═══ Material for the task ═══

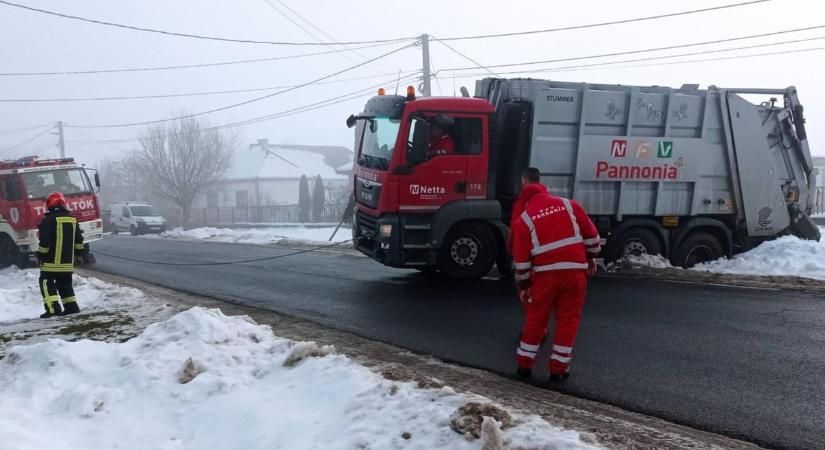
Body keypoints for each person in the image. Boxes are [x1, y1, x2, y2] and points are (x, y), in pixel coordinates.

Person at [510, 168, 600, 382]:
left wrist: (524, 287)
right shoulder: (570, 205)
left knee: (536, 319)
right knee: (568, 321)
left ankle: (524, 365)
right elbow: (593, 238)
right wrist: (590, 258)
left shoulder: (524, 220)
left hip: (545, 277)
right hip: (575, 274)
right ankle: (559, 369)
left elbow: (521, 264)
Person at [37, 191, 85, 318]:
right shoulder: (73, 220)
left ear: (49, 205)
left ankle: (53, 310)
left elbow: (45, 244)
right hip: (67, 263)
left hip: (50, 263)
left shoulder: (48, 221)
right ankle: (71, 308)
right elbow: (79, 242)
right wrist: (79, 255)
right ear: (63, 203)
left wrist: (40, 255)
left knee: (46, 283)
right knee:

═══
═══ Material for the task ═══

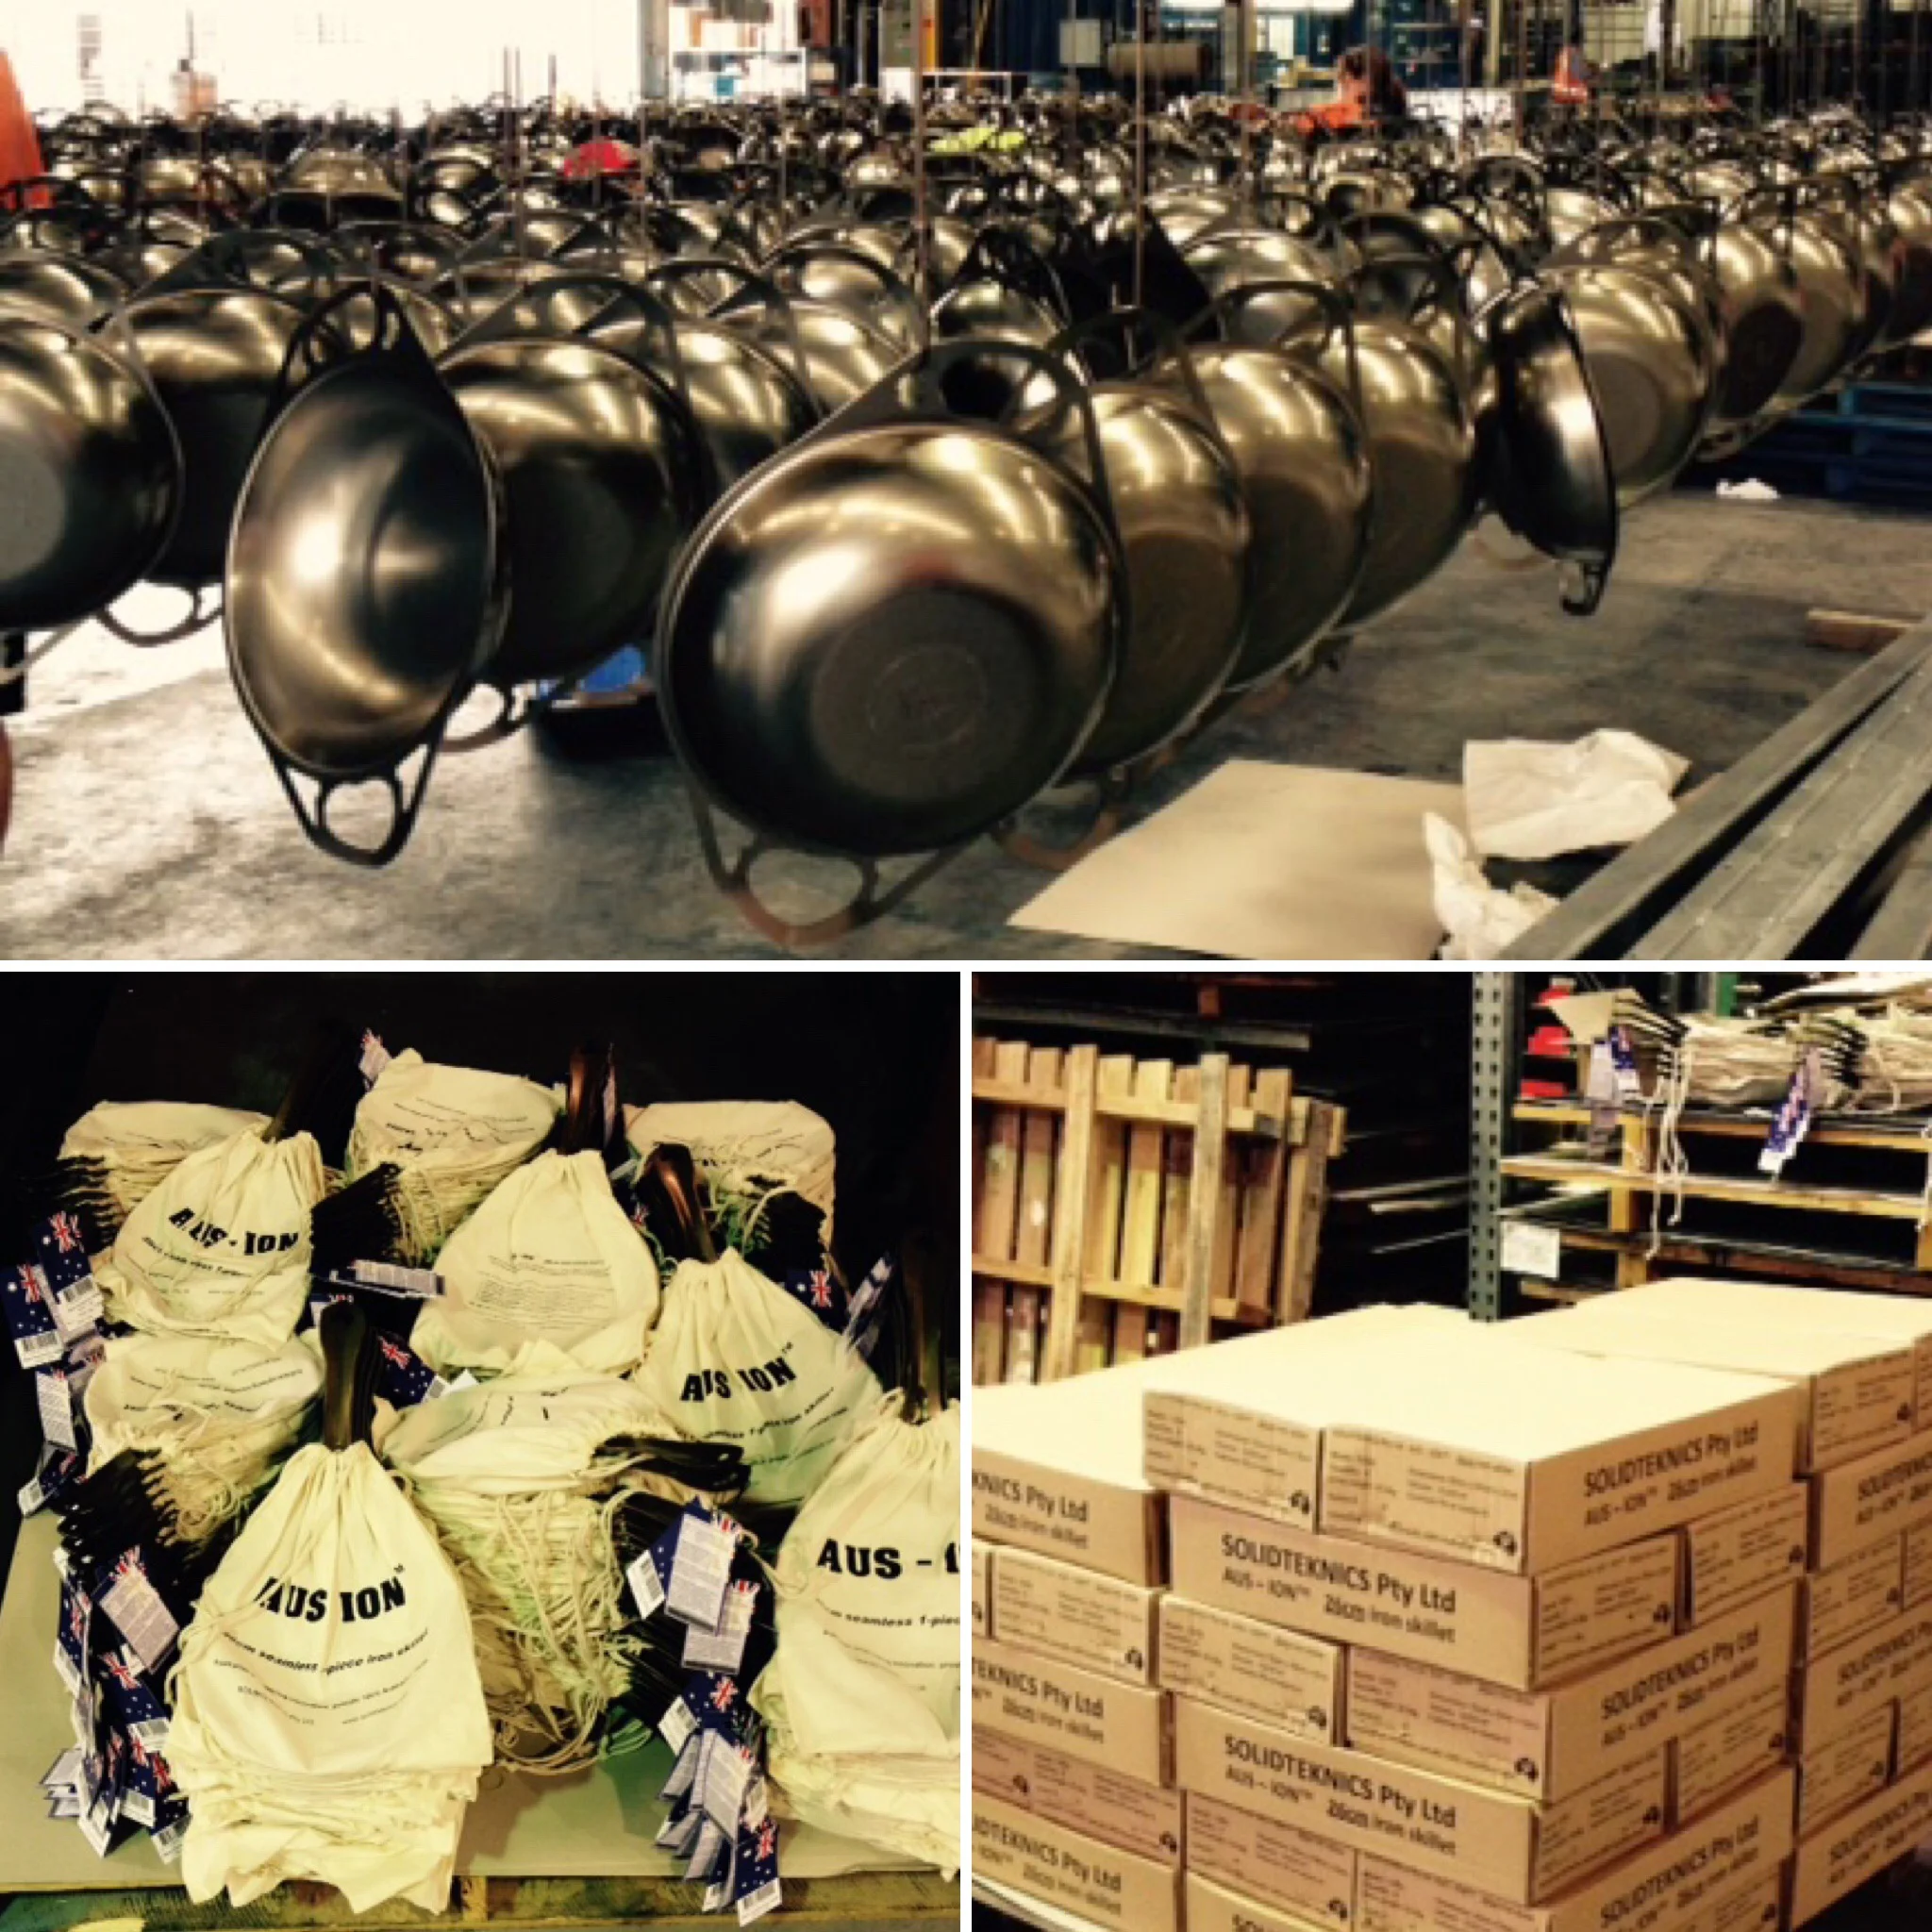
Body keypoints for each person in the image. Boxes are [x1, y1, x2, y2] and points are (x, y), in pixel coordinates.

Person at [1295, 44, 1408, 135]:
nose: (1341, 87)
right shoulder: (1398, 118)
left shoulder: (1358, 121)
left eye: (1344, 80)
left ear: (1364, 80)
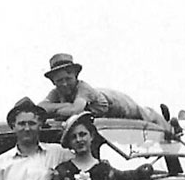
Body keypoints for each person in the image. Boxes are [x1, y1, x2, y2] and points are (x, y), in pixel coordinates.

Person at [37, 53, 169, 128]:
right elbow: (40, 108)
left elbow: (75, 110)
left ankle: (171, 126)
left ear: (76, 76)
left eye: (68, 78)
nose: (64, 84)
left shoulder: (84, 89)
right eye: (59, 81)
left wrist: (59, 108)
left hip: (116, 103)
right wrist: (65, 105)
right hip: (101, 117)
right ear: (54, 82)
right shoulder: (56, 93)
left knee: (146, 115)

═══

Task prompt –
In the listing above, locate the line with "left wrist: (59, 108)" and the line with "left knee: (146, 115)", then extract exactly those lines and every line between them, and nothing more.

Answer space –
left wrist: (59, 108)
left hip: (116, 103)
right wrist: (65, 105)
right hip: (101, 117)
right ear: (54, 82)
right shoulder: (56, 93)
left knee: (146, 115)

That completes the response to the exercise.